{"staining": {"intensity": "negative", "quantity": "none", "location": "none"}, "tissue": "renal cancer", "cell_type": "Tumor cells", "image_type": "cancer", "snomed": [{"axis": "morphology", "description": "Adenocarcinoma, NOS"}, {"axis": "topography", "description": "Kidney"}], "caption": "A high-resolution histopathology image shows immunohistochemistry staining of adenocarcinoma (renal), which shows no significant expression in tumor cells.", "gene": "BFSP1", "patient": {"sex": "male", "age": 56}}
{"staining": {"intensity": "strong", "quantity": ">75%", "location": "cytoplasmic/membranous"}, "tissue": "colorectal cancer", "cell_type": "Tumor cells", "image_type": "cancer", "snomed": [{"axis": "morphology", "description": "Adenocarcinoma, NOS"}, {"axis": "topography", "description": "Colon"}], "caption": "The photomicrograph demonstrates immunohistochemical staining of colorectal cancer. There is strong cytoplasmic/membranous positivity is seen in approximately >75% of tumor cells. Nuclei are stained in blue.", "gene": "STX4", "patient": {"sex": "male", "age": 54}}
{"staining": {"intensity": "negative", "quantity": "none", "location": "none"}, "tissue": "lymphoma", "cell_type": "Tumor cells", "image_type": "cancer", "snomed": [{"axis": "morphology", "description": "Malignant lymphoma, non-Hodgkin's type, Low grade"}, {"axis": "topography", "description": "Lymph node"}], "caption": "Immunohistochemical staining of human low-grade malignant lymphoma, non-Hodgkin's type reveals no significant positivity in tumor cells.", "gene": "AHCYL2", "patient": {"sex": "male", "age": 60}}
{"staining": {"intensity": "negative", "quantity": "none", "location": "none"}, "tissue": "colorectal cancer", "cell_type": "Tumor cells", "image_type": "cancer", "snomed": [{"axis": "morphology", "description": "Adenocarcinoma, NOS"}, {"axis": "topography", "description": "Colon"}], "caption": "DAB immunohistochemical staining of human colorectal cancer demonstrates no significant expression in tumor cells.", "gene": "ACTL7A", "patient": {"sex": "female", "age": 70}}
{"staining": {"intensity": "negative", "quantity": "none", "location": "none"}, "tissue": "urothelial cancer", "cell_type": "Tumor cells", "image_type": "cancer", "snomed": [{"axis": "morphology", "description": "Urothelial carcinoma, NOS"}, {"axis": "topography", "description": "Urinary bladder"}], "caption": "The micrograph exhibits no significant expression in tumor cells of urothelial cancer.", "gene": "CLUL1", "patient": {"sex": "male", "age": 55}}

### REQUIREMENT
Beginning at the top of the records above, transcribe each line exactly up to and including the line that holds "non-Hodgkin's type, Low".

### WRITTEN REPLY
{"staining": {"intensity": "negative", "quantity": "none", "location": "none"}, "tissue": "renal cancer", "cell_type": "Tumor cells", "image_type": "cancer", "snomed": [{"axis": "morphology", "description": "Adenocarcinoma, NOS"}, {"axis": "topography", "description": "Kidney"}], "caption": "A high-resolution histopathology image shows immunohistochemistry staining of adenocarcinoma (renal), which shows no significant expression in tumor cells.", "gene": "BFSP1", "patient": {"sex": "male", "age": 56}}
{"staining": {"intensity": "strong", "quantity": ">75%", "location": "cytoplasmic/membranous"}, "tissue": "colorectal cancer", "cell_type": "Tumor cells", "image_type": "cancer", "snomed": [{"axis": "morphology", "description": "Adenocarcinoma, NOS"}, {"axis": "topography", "description": "Colon"}], "caption": "The photomicrograph demonstrates immunohistochemical staining of colorectal cancer. There is strong cytoplasmic/membranous positivity is seen in approximately >75% of tumor cells. Nuclei are stained in blue.", "gene": "STX4", "patient": {"sex": "male", "age": 54}}
{"staining": {"intensity": "negative", "quantity": "none", "location": "none"}, "tissue": "lymphoma", "cell_type": "Tumor cells", "image_type": "cancer", "snomed": [{"axis": "morphology", "description": "Malignant lymphoma, non-Hodgkin's type, Low grade"}, {"axis": "topography", "description": "Lymph node"}], "caption": "Immunohistochemical staining of human low-grade malignant lymphoma, non-Hodgkin's type reveals no significant positivity in tumor cells.", "gene": "AHCYL2", "patient": {"sex": "male", "age": 60}}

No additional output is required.